Entries taken from a collection
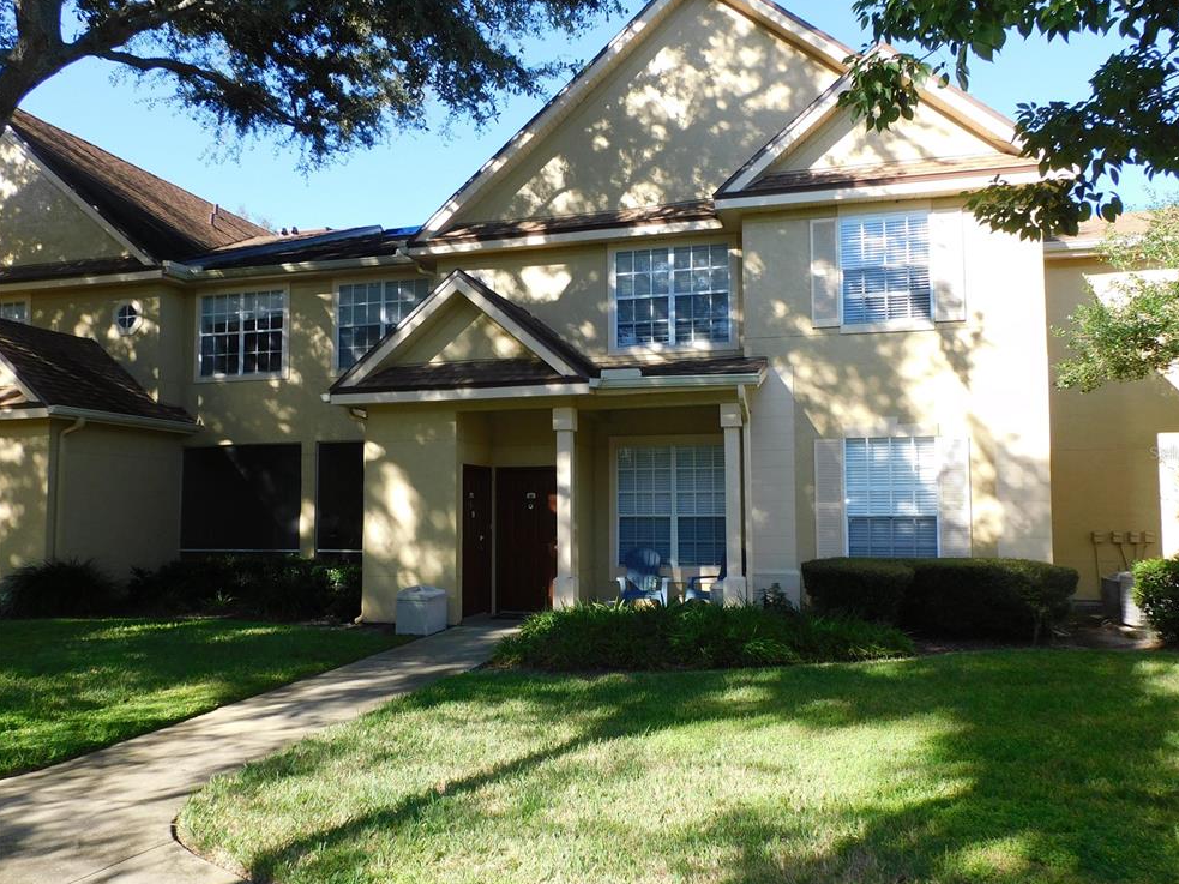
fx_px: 851
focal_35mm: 25
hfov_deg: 69.4
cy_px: 452
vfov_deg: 54.9
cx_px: 608
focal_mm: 4.3
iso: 125
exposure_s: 1/400
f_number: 3.3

> **Your instructions**
Output the entries exactly as they appear, with no pictures included.

> **Response box**
fx_px: 851
focal_35mm: 25
hfov_deg: 69.4
cy_px: 452
vfov_deg: 54.9
cx_px: 608
focal_mm: 4.3
iso: 125
exposure_s: 1/400
f_number: 3.3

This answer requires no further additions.